NAG CL Interface
f11zpc (complex_​herm_​sort)

1 Purpose

2 Specification

3 Description

4 References

5 Arguments

1: $\mathbf{n}$ – Integer Input

On entry: $n$, the order of the matrix $A$.

Constraint: $\mathbf{n}\ge 1$.

2: $\mathbf{nnz}$ – Integer * Input/Output

On entry: the number of elements supplied in the array a.

Constraint: $\mathbf{nnz}\ge 0$.

On exit: the number of elements with unique row and column indices.

3: $\mathbf{a}\left[\mathit{dim}\right]$ – Complex Input/Output

Note: the dimension, dim, of the array a must be at least $\max (1,\mathbf{nnz})$.

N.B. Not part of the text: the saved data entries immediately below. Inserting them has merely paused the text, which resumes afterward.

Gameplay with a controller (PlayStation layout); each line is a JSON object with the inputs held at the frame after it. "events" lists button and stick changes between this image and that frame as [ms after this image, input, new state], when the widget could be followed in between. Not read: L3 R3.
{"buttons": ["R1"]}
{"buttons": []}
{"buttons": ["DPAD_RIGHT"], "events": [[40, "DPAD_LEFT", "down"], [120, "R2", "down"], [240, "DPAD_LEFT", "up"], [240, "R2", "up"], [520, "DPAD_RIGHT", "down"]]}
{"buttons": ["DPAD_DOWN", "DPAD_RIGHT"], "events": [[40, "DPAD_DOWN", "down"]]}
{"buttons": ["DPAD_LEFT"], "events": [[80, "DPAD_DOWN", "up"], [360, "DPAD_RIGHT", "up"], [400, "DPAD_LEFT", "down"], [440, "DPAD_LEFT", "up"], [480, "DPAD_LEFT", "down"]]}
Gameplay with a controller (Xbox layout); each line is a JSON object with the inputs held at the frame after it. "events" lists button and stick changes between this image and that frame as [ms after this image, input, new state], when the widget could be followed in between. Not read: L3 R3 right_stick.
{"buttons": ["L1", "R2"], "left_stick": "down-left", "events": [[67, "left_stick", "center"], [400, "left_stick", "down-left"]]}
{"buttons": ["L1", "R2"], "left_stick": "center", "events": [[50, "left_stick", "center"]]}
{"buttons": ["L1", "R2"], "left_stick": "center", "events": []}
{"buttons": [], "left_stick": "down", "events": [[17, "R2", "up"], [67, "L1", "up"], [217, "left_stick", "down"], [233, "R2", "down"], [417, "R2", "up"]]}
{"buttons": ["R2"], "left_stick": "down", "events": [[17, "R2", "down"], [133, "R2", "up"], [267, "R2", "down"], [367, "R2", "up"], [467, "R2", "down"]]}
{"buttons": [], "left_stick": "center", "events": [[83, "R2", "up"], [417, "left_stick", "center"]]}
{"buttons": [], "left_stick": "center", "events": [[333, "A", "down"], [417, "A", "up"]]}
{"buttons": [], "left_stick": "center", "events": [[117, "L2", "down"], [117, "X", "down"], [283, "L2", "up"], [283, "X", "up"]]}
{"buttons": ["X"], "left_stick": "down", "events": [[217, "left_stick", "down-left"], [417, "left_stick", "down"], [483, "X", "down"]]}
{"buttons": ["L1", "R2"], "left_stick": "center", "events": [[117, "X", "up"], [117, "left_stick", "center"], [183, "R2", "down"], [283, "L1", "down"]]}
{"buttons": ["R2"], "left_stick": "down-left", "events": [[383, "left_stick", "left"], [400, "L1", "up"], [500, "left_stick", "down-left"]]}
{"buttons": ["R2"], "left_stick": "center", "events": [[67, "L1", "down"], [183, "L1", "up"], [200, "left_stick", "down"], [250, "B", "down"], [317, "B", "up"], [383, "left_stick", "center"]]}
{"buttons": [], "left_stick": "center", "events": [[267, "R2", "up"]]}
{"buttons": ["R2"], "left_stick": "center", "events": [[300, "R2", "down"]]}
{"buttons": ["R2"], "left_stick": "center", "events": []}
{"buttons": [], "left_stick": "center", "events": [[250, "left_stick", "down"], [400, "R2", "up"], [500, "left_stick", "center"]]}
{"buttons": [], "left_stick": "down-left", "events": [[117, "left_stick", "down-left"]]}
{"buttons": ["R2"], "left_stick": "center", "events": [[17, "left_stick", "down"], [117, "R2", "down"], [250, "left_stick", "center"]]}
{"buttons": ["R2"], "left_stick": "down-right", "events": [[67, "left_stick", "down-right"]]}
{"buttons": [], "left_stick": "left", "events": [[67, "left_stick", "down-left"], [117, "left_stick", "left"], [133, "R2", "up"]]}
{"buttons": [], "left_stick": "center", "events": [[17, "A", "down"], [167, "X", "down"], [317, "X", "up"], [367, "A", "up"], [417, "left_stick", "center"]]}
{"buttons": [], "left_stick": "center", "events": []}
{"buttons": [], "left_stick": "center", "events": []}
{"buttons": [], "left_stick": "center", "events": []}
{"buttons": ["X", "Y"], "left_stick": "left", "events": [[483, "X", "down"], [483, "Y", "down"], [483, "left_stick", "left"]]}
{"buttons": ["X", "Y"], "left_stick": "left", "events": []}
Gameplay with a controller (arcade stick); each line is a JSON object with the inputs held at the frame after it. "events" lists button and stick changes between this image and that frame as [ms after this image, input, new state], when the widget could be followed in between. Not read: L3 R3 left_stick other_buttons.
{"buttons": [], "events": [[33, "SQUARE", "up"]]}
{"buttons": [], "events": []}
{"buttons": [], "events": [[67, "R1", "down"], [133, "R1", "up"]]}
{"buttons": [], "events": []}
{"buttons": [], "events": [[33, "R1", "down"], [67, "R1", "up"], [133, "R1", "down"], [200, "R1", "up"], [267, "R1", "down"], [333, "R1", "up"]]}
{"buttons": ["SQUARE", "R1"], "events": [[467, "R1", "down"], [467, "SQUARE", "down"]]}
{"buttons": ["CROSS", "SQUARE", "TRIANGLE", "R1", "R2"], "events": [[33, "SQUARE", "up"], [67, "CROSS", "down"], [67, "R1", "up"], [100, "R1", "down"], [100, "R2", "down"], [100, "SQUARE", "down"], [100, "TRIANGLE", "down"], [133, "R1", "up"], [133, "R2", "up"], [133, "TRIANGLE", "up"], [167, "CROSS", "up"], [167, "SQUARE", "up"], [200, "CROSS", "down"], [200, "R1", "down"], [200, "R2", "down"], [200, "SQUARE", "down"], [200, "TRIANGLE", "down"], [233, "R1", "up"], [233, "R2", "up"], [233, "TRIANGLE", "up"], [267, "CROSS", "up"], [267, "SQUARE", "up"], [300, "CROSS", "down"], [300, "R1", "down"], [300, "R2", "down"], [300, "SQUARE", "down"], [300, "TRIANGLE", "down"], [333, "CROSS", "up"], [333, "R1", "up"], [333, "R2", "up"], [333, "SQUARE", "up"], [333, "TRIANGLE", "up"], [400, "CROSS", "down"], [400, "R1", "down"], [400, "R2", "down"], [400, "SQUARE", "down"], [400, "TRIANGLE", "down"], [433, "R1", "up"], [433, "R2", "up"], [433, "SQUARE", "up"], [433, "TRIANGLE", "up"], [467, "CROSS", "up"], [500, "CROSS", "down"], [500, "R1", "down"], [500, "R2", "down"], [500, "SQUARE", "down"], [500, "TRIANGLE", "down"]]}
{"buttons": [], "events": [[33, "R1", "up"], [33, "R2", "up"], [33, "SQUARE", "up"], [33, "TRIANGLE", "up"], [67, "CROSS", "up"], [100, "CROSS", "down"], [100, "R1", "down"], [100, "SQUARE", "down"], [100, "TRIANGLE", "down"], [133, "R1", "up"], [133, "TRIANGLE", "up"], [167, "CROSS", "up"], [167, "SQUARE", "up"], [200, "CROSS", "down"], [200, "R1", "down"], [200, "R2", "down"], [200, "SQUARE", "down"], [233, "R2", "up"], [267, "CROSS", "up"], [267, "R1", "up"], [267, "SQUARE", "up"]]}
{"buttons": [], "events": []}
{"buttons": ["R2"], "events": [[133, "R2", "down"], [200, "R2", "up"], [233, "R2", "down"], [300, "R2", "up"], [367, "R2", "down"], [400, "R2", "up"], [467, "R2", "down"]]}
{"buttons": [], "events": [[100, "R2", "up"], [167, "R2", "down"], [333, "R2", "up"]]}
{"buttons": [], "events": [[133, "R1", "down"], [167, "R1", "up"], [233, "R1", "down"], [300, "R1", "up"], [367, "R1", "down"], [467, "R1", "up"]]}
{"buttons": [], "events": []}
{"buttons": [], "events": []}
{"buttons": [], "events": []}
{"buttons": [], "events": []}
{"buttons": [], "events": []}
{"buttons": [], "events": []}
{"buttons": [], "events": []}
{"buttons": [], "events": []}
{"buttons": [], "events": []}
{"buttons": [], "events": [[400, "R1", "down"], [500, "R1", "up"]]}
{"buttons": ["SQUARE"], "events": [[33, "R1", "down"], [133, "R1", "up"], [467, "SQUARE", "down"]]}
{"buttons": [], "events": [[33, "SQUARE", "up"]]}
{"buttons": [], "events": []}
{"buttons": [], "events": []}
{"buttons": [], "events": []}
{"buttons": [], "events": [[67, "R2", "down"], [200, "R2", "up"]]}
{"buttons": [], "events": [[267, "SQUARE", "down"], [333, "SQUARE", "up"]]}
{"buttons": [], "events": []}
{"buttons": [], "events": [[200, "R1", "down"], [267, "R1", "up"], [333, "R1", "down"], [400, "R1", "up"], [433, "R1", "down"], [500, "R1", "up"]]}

On entry: the nonzero elements of the lower triangular part of the complex matrix $A$. These may be in any order and there may be multiple nonzero elements with the same row and column indices.

On exit: the lower triangular nonzero elements ordered by increasing row index, and by increasing column index within each row. Each nonzero element has a unique row and column index.

4: $\mathbf{irow}\left[\mathit{dim}\right]$ – Integer Input/Output

Note: the dimension, dim, of the array irow must be at least $\max (1,\mathbf{nnz})$.

On entry: the row indices corresponding to the elements supplied in the array a.

Constraint: $1\le \mathbf{irow}\left[\mathit{i}\right]\le \mathbf{n}$, for $\mathit{i}=0,1,\dots ,\mathbf{nnz}-1$.

On exit: the first nnz elements contain the row indices corresponding to the elements returned in the array a.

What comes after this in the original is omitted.